Personal details
- Born: 18 March 1966 (age 60) The Hague, Netherlands
- Party: Party for Freedom (until 2012)
- Children: Iskander Amien De Vries (eldest son)
- Occupation: Politician

= Arnoud van Doorn =

Dutch politician (born 1966)

Arnoud van Doorn (born 18 March 1966, in The Hague) is a Dutch politician. He was a member of the Dutch Freedom Party (PVV) before converting to Islam.

==Political career==
Arnoud van Doorn used to be part of the PVV. In December 2011, the party broke with Van Doorn.

He decided to become a Muslim a few months later and announced his conversion to Islam in April 2012. Soon after, he performed Hajj to Saudi Arabia and visited the Prophet's Mosque. He said that the overwhelming reaction of Muslims around the world against the film Fitna made him interested to learn more; all this led to his decision to convert to Islam. He stated, "Right now I am still feeling regret for having distributed the film. I have a responsibility to correct the mistakes that I've made in the past".

Later, his eldest son, Iskander Amien De Vries, followed him in converting to Islam in 2014.

Until May 2014, he served as a member of The Hague City Council for the PvdE, a political party based on Islam. At the moment he is President of the European Da'wah Foundation, and Ambassador of Celebrity Relations for the Canadian Da'wah Association in Europe. He is a Member of the Board and Official Representative for the PvdE in the city council of The Hague.

In February 2014, Van Doorn was sentenced to 40 hours of community service and a fine of €1000 for leaking secret documents to the press, possession of an illegal flare gun, and selling soft drugs to minors. In May 2015, following an appeal by the prosecutor, this sentence was increased to 240 hours of community service, with a three-month suspended jail term. Van Doorn claimed to have sold the soft drugs in order to catch a drug dealer, but the judge described his explanation as "highly implausible".

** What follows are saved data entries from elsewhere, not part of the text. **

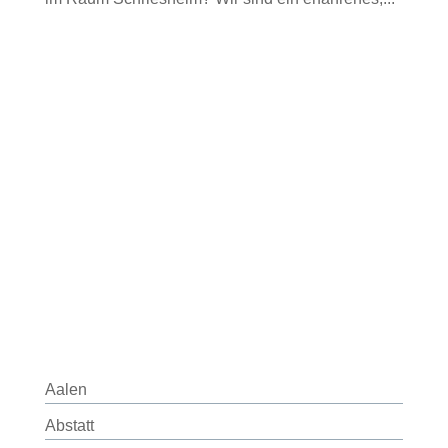
Aalen
Abstatt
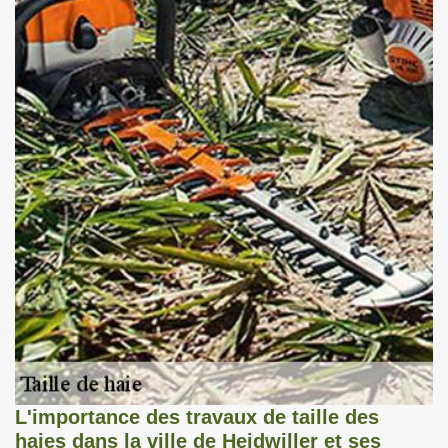
L'importance des travaux de taille des
haies dans la ville de Heidwiller et ses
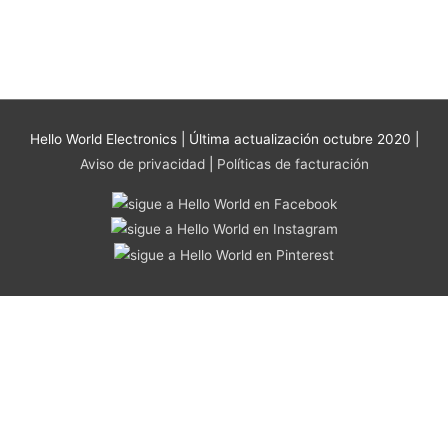
se
pueden
elegir
en
la
página
Hello World Electronics
| Última actualización octubre 2020 |
de
Aviso de privacidad
|
Políticas de facturación
producto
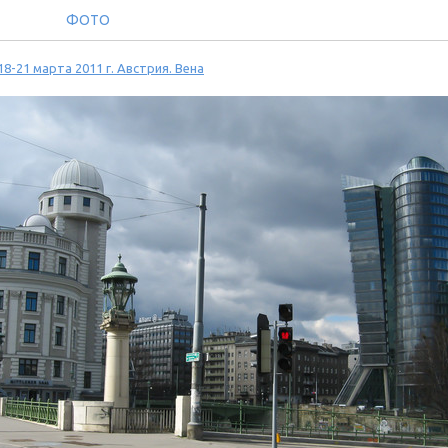
ФОТО
18-21 марта 2011 г. Австрия. Вена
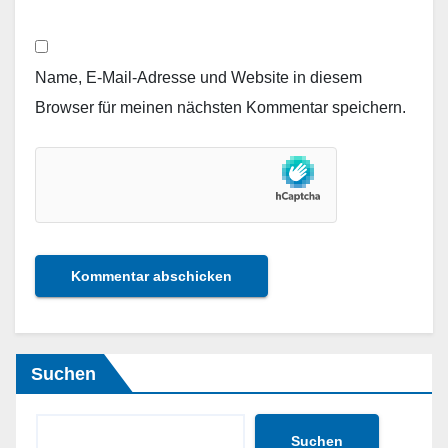
Name, E-Mail-Adresse und Website in diesem
Browser für meinen nächsten Kommentar speichern.
Suchen
Suchen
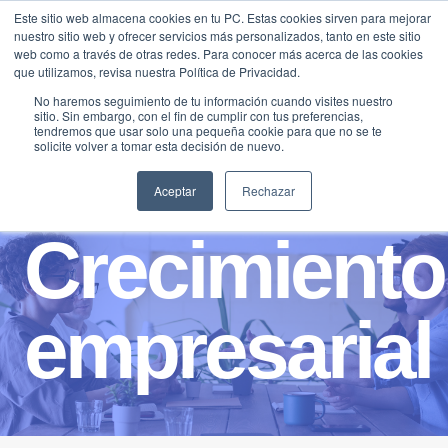
Saltar
Este sitio web almacena cookies en tu PC. Estas cookies sirven para mejorar
Traducir »
nuestro sitio web y ofrecer servicios más personalizados, tanto en este sitio
al
web como a través de otras redes. Para conocer más acerca de las cookies
contenido
que utilizamos, revisa nuestra Política de Privacidad.
No haremos seguimiento de tu información cuando visites nuestro
sitio. Sin embargo, con el fin de cumplir con tus preferencias,
tendremos que usar solo una pequeña cookie para que no se te
solicite volver a tomar esta decisión de nuevo.
Aceptar
Rechazar
Crecimiento
empresarial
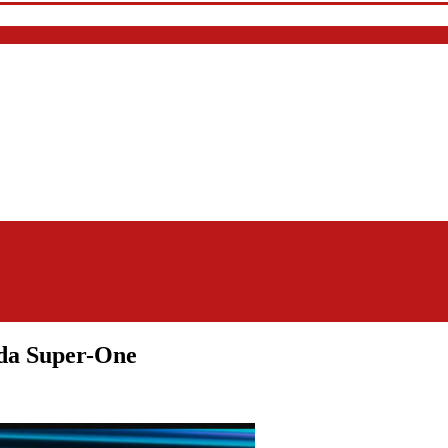
da Super-One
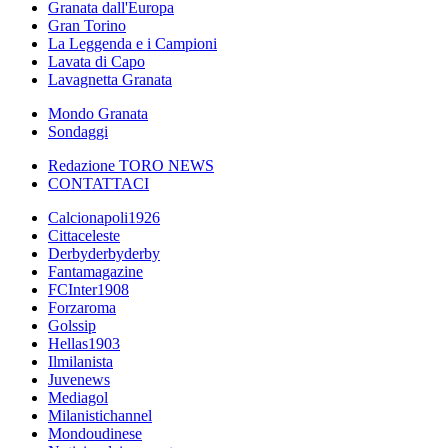
Granata dall'Europa
Gran Torino
La Leggenda e i Campioni
Lavata di Capo
Lavagnetta Granata
Mondo Granata
Sondaggi
Redazione TORO NEWS
CONTATTACI
Calcionapoli1926
Cittaceleste
Derbyderbyderby
Fantamagazine
FCInter1908
Forzaroma
Golssip
Hellas1903
Ilmilanista
Juvenews
Mediagol
Milanistichannel
Mondoudinese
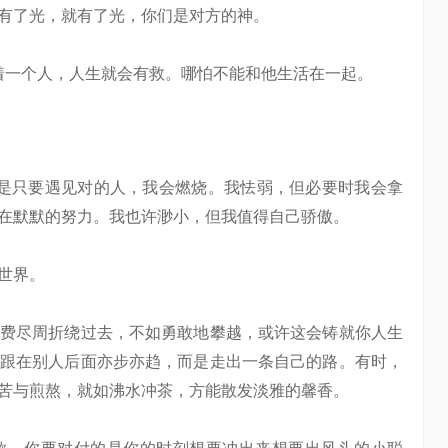
有了光，就有了光，你们是对方的神。
一个人，人生就会有救。哪怕不能和他生活在一起。
只要遇见对的人，我会燃烧。我怯弱，但必要时我会拿
在默默的努力。我也许渺小，但我值得自己骄傲。
世界。
费尽周折绕过去，不如勇敢地攀越，或许这会铸就你人生
跟在别人后面亦步亦趋，而是走出一条自己的路。有时，
苦与煎熬，就如沸水冲茶，方能散发淡雅的馨香。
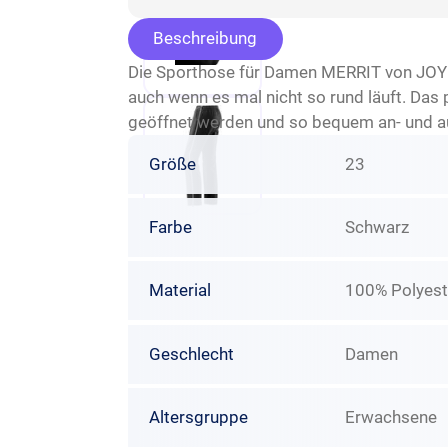
Beschreibung
Die Sporthose für Damen MERRIT von JOY s
auch wenn es mal nicht so rund läuft. Da
geöffnet werden und so bequem an- und au
Größe
23
Farbe
Schwarz
Material
100% Polyest
Geschlecht
Damen
Altersgruppe
Erwachsene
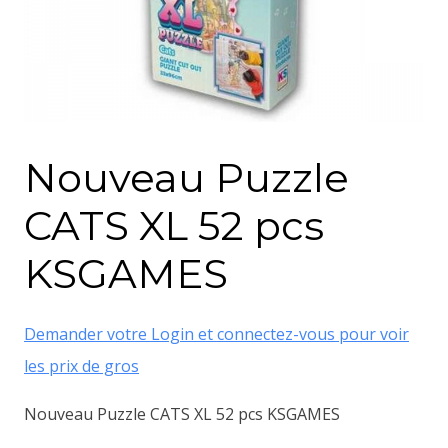
Nouveau Puzzle
CATS XL 52 pcs
KSGAMES
Demander votre Login et connectez-vous pour voir
les prix de gros
Nouveau Puzzle CATS XL 52 pcs KSGAMES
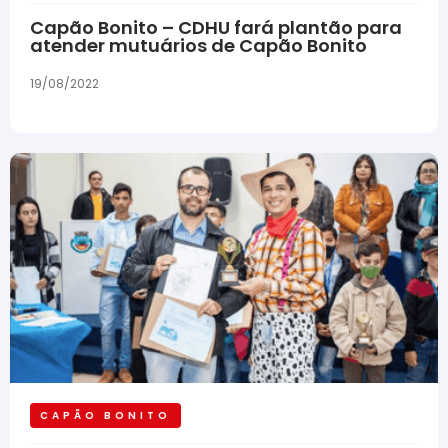
Capão Bonito – CDHU fará plantão para
atender mutuários de Capão Bonito
19/08/2022
CAPÃO BONITO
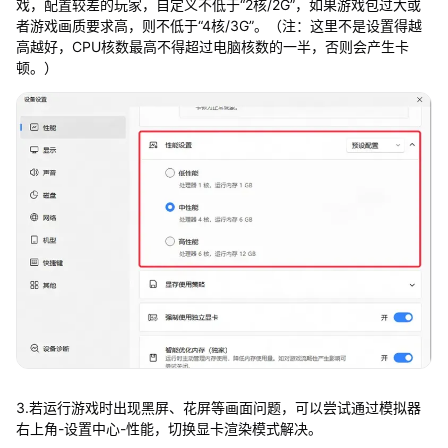
戏，配置较差的玩家，自定义不低于“2核/2G”，如果游戏包过大或
者游戏画质要求高，则不低于“4核/3G”。（注：这里不是设置得越
高越好，CPU核数最高不得超过电脑核数的一半，否则会产生卡
顿。）
3.若运行游戏时出现黑屏、花屏等画面问题，可以尝试通过模拟器
右上角-设置中心-性能，切换显卡渲染模式解决。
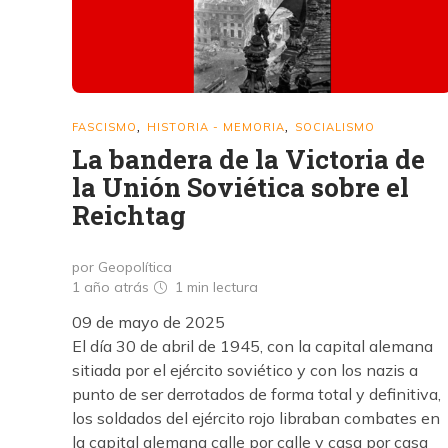
FASCISMO
HISTORIA - MEMORIA
SOCIALISMO
,
,
La bandera de la Victoria de
la Unión Soviética sobre el
Reichtag
por Geopolítica
1 año atrás
1 min
lectura
09 de mayo de 2025
El día 30 de abril de 1945, con la capital alemana
sitiada por el ejército soviético y con los nazis a
punto de ser derrotados de forma total y definitiva,
los soldados del ejército rojo libraban combates en
la capital alemana calle por calle y casa por casa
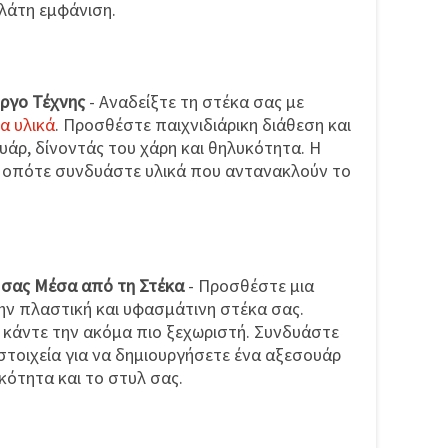
λάτη εμφάνιση.
ργο Τέχνης
- Αναδείξτε τη στέκα σας με
α υλικά
. Προσθέστε παιχνιδιάρικη διάθεση και
άρ, δίνοντάς του χάρη και θηλυκότητα. Η
ς, οπότε συνδυάστε υλικά που αντανακλούν το
 σας Μέσα από τη Στέκα
- Προσθέστε μια
ην πλαστική και υφασμάτινη στέκα σας.
 κάντε την ακόμα πιο ξεχωριστή. Συνδυάστε
 στοιχεία για να δημιουργήσετε ένα αξεσουάρ
ικότητα και το στυλ σας.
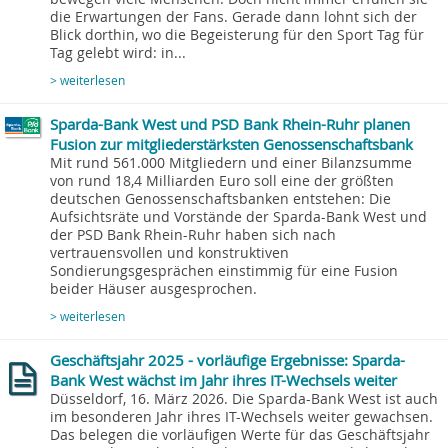
die Erwartungen der Fans. Gerade dann lohnt sich der
Blick dorthin, wo die Begeisterung für den Sport Tag für
Tag gelebt wird: in...
> weiterlesen
Sparda-Bank West und PSD Bank Rhein-Ruhr planen
Fusion zur mitgliederstärksten Genossenschaftsbank
Mit rund 561.000 Mitgliedern und einer Bilanzsumme
von rund 18,4 Milliarden Euro soll eine der größten
deutschen Genossenschaftsbanken entstehen: Die
Aufsichtsräte und Vorstände der Sparda-Bank West und
der PSD Bank Rhein-Ruhr haben sich nach
vertrauensvollen und konstruktiven
Sondierungsgesprächen einstimmig für eine Fusion
beider Häuser ausgesprochen.
> weiterlesen
Geschäftsjahr 2025 - vorläufige Ergebnisse: Sparda-
Bank West wächst im Jahr ihres IT-Wechsels weiter
Düsseldorf, 16. März 2026. Die Sparda-Bank West ist auch
im besonderen Jahr ihres IT-Wechsels weiter gewachsen.
Das belegen die vorläufigen Werte für das Geschäftsjahr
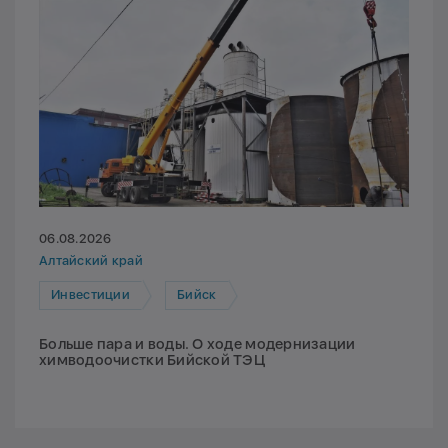
06.08.2026
Алтайский край
Инвестиции
Бийск
Больше пара и воды. О ходе модернизации
химводоочистки Бийской ТЭЦ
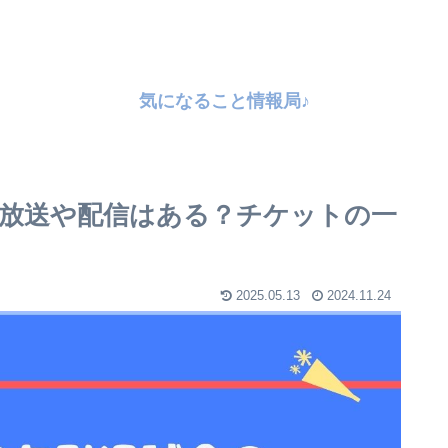
気になること情報局♪
放送や配信はある？チケットの一
2025.05.13
2024.11.24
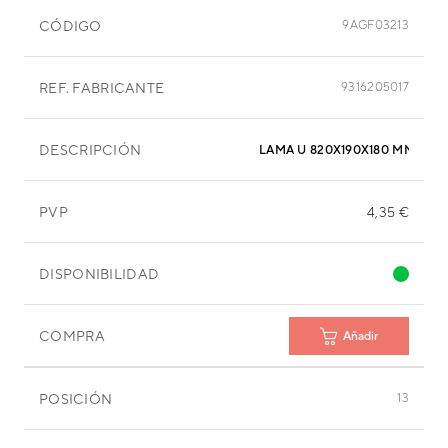
CÓDIGO
9AGF03213
REF. FABRICANTE
9316205017
DESCRIPCIÓN
LAMA U 820X190X180 MM
PVP
4,35 €
DISPONIBILIDAD
COMPRA
Añadir
POSICIÓN
13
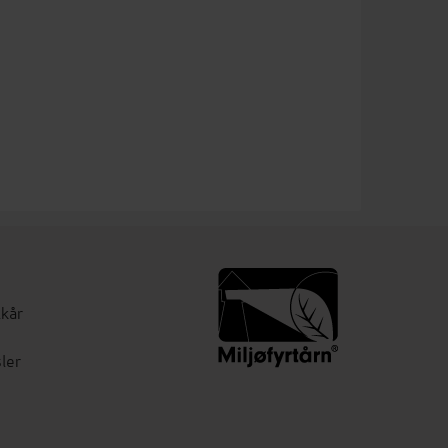
lkår
ler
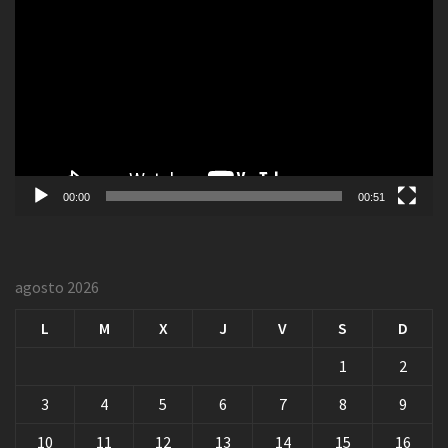
de
vídeo
00:00
00:51
agosto 2026
L
M
X
J
V
S
D
1
2
3
4
5
6
7
8
9
10
11
12
13
14
15
16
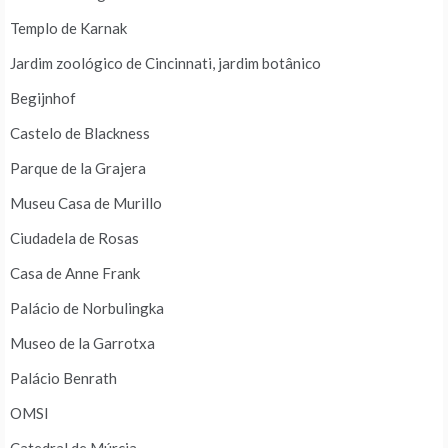
Templo de Karnak
Jardim zoológico de Cincinnati, jardim botânico
Begijnhof
Castelo de Blackness
Parque de la Grajera
Museu Casa de Murillo
Ciudadela de Rosas
Casa de Anne Frank
Palácio de Norbulingka
Museo de la Garrotxa
Palácio Benrath
OMSI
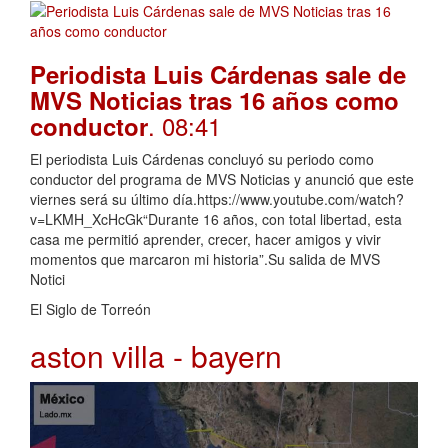
Periodista Luis Cárdenas sale de
MVS Noticias tras 16 años como
. 08:41
conductor
El periodista Luis Cárdenas concluyó su periodo como
conductor del programa de MVS Noticias y anunció que este
viernes será su último día.https://www.youtube.com/watch?
v=LKMH_XcHcGk“Durante 16 años, con total libertad, esta
casa me permitió aprender, crecer, hacer amigos y vivir
momentos que marcaron mi historia”.Su salida de MVS
Notici
El Siglo de Torreón
aston villa - bayern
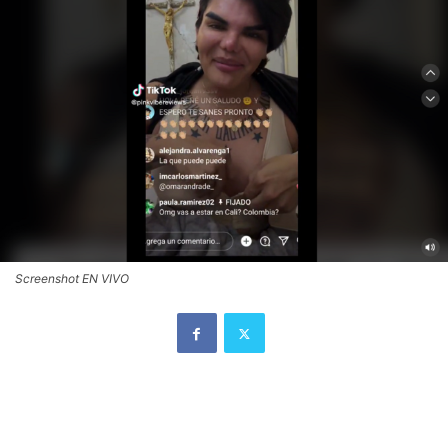
Screenshot EN VIVO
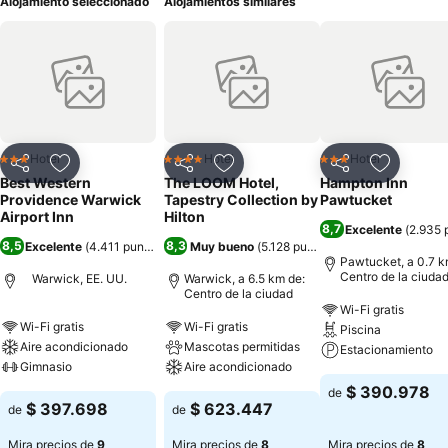
Alojamiento seleccionado
Alojamientos similares
Hotel
Hotel
Hotel
3 Estrellas
4 Estrellas
3 Estrellas
Compartir
Agregar a favoritos
Compartir
Agregar a favoritos
Compartir
Agregar 
Best Western
The LOOM Hotel,
Hampton Inn
Providence Warwick
Tapestry Collection by
Pawtucket
Airport Inn
Hilton
8,7
Excelente
(
2.935 
8,5
8,3
Excelente
(
4.411 puntuaciones
Muy bueno
)
(
5.128 puntuaciones
)
Pawtucket, a 0.7 k
Centro de la ciuda
Warwick, EE. UU.
Warwick, a 6.5 km de:
Centro de la ciudad
Wi-Fi gratis
Wi-Fi gratis
Wi-Fi gratis
Piscina
Aire acondicionado
Mascotas permitidas
Estacionamiento
Gimnasio
Aire acondicionado
$ 390.978
de
$ 397.698
$ 623.447
de
de
Mira precios de
9
Mira precios de
8
Mira precios de
8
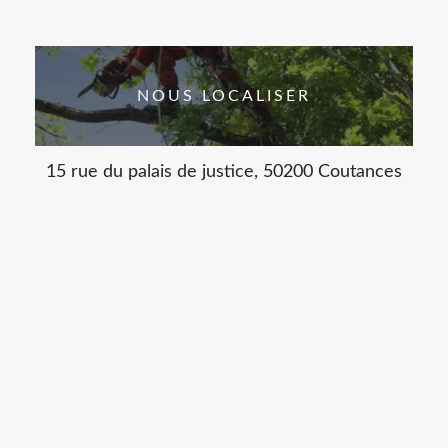
NOUS LOCALISER
15 rue du palais de justice, 50200 Coutances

On 6 August 2018, Willie Dille, a Dutch politician, published a video on Facebook announcing her departure from the city council and alleging the Mayor for searching for charges against her and Van Doorn for organizing a group of Moroccans for abducting and abusing her in March 2017. The next day, she said the assertions were done under "impulse" – the police, having investigated, did not find evidence of such an organization. On 8 August, she died by suicide after apologizing to her loved ones on Facebook.

On 26 September 2021, Van Doorn was arrested in the Hague and held overnight on the suspicion of preparing an assassination attempt on Dutch Prime Minister Mark Rutte. He was released without charge the next day.